> _EXERCISE REQUIREMENTS_
Rewrite the part of the material that opens with the line containing "APPROFITTA DELLA PROMO TOSCANA" and closes with the line containing "350,00 € +IVA", swapping "Anticipo" for "Acconto" and leaving everything else as it is.

--- PROVIDED MATERIAL Enclosed Below ---

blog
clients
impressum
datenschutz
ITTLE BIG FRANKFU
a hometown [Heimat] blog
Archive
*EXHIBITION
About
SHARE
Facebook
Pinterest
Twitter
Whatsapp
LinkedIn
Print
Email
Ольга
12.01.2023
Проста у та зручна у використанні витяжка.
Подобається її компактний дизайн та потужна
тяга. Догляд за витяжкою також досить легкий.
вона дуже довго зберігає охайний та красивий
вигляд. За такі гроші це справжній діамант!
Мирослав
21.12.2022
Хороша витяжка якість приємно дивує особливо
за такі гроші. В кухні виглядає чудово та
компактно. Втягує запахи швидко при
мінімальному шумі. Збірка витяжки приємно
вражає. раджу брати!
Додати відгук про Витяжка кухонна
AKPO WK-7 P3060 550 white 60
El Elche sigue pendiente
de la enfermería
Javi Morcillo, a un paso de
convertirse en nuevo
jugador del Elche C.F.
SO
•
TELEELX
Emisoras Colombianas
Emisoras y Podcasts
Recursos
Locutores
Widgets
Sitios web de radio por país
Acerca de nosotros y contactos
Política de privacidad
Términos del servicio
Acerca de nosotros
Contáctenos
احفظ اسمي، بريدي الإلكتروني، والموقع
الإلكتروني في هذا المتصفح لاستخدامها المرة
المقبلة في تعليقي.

--- End of Enclosed PROVIDED MATERIAL ---
--- PROVIDED MATERIAL Enclosed Below ---

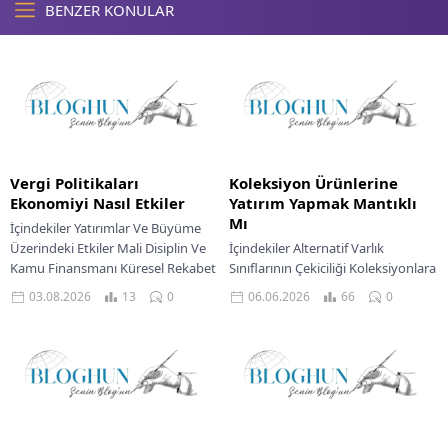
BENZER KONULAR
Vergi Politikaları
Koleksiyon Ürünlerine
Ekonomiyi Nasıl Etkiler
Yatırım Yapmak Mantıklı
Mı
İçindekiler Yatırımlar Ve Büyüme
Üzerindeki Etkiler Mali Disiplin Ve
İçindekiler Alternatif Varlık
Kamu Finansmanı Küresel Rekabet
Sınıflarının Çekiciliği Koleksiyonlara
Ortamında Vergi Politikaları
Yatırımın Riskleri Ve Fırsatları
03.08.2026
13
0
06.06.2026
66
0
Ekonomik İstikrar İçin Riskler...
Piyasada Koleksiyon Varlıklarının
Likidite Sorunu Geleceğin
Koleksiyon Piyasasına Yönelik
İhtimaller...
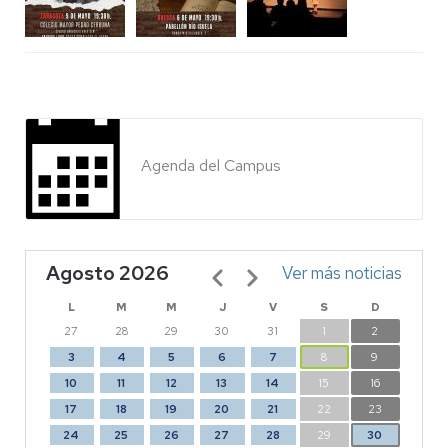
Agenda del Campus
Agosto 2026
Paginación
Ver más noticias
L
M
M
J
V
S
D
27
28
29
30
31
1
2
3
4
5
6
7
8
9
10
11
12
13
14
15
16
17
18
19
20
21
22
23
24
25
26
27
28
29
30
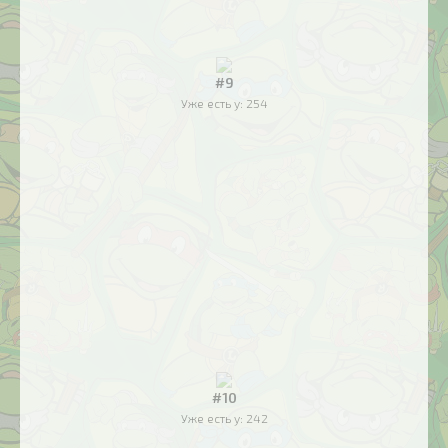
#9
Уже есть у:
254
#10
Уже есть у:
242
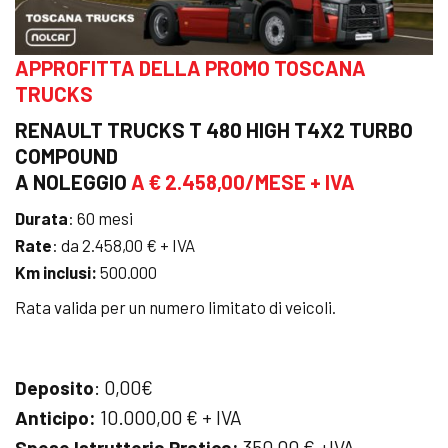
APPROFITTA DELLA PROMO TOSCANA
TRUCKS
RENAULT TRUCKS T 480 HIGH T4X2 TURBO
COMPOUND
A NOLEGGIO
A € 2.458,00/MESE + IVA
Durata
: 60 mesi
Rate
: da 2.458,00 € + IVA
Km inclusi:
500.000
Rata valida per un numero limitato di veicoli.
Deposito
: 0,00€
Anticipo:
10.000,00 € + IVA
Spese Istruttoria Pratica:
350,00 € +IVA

--- End of Enclosed PROVIDED MATERIAL ---
--- PROVIDED MATERIAL Enclosed Below ---

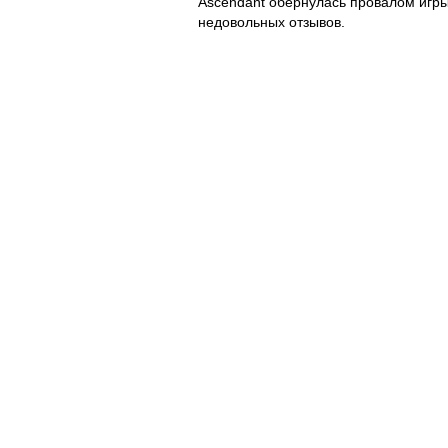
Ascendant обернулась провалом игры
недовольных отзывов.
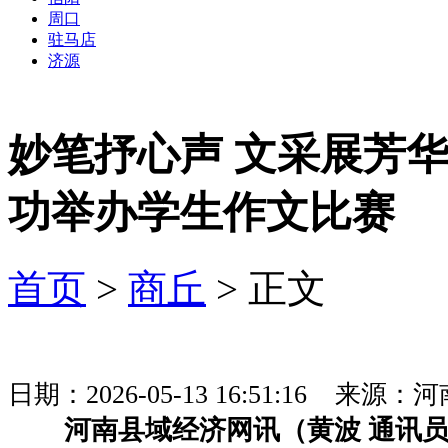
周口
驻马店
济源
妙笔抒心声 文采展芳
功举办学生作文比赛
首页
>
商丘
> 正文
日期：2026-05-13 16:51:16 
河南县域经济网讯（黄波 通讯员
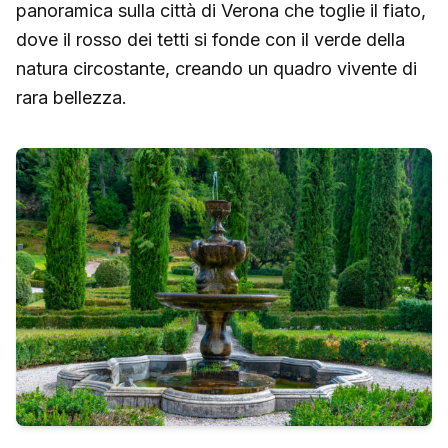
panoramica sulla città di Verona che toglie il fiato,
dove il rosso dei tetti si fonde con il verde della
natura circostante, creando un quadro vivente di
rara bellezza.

--- End of Enclosed PROVIDED MATERIAL ---

> _RESULT FOR THIS EXERCISE_
APPROFITTA DELLA PROMO TOSCANA
TRUCKS
RENAULT TRUCKS T 480 HIGH T4X2 TURBO
COMPOUND
A NOLEGGIO
A € 2.458,00/MESE + IVA
Durata
: 60 mesi
Rate
: da 2.458,00 € + IVA
Km inclusi:
500.000
Rata valida per un numero limitato di veicoli.
Deposito
: 0,00€
Acconto:
10.000,00 € + IVA
Spese Istruttoria Pratica:
350,00 € +IVA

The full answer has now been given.